START Input

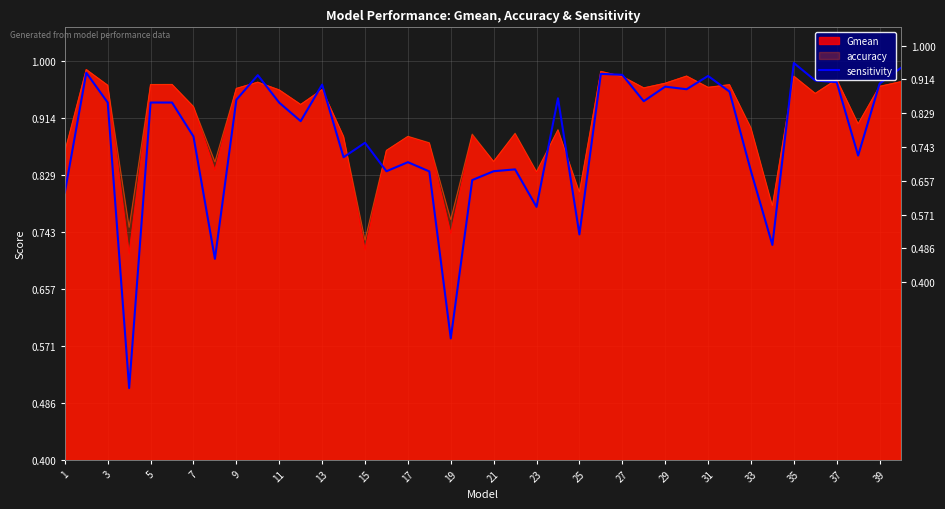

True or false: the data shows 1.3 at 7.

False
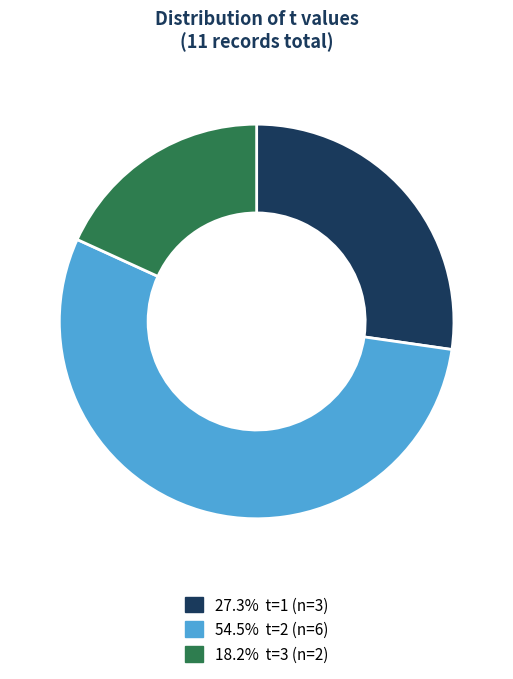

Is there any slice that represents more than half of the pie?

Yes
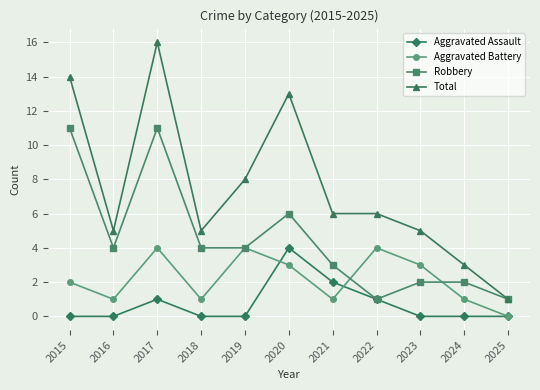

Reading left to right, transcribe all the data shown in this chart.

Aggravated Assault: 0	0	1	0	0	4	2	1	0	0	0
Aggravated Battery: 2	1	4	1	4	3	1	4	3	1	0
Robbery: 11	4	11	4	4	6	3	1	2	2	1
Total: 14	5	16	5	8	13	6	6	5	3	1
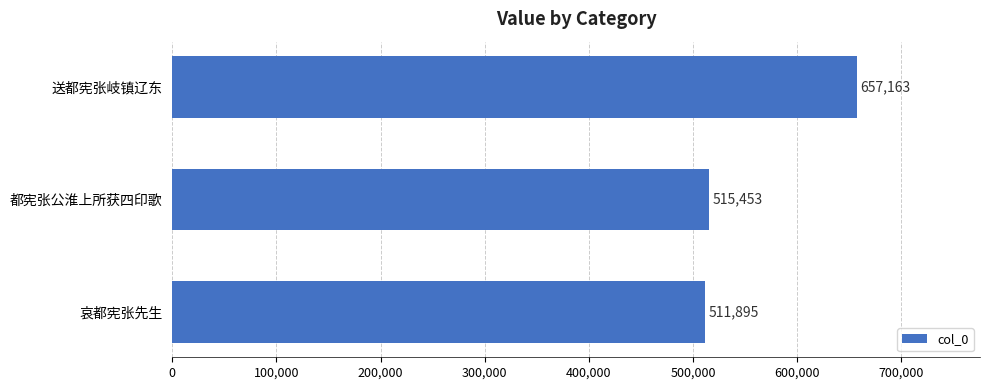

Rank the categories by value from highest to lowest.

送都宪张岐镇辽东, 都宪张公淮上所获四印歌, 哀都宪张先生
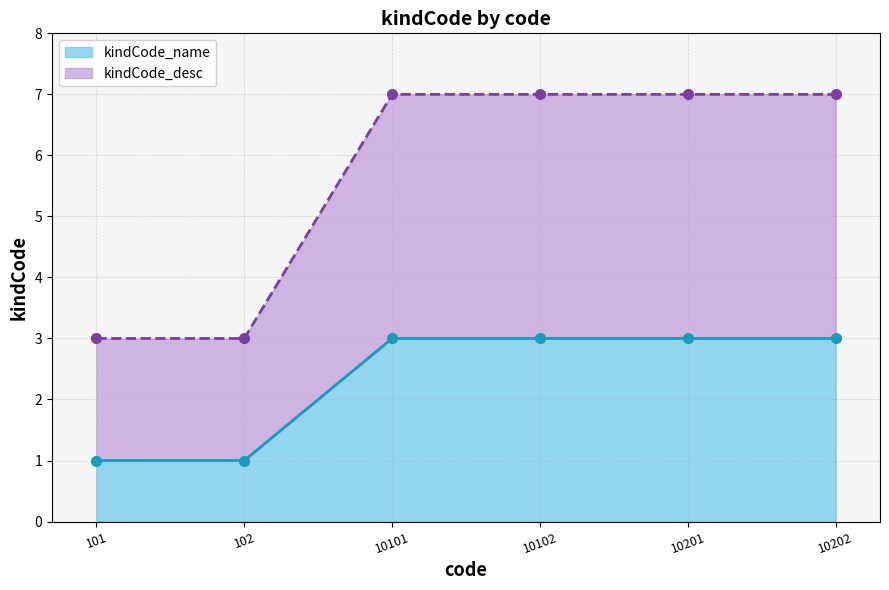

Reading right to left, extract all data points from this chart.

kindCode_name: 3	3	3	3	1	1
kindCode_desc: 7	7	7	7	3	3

END Input

Work request – Count the lines in the items above that contain the word "this", treating uppercase and lowercase as different. Reply with the number alone.

Answer – 2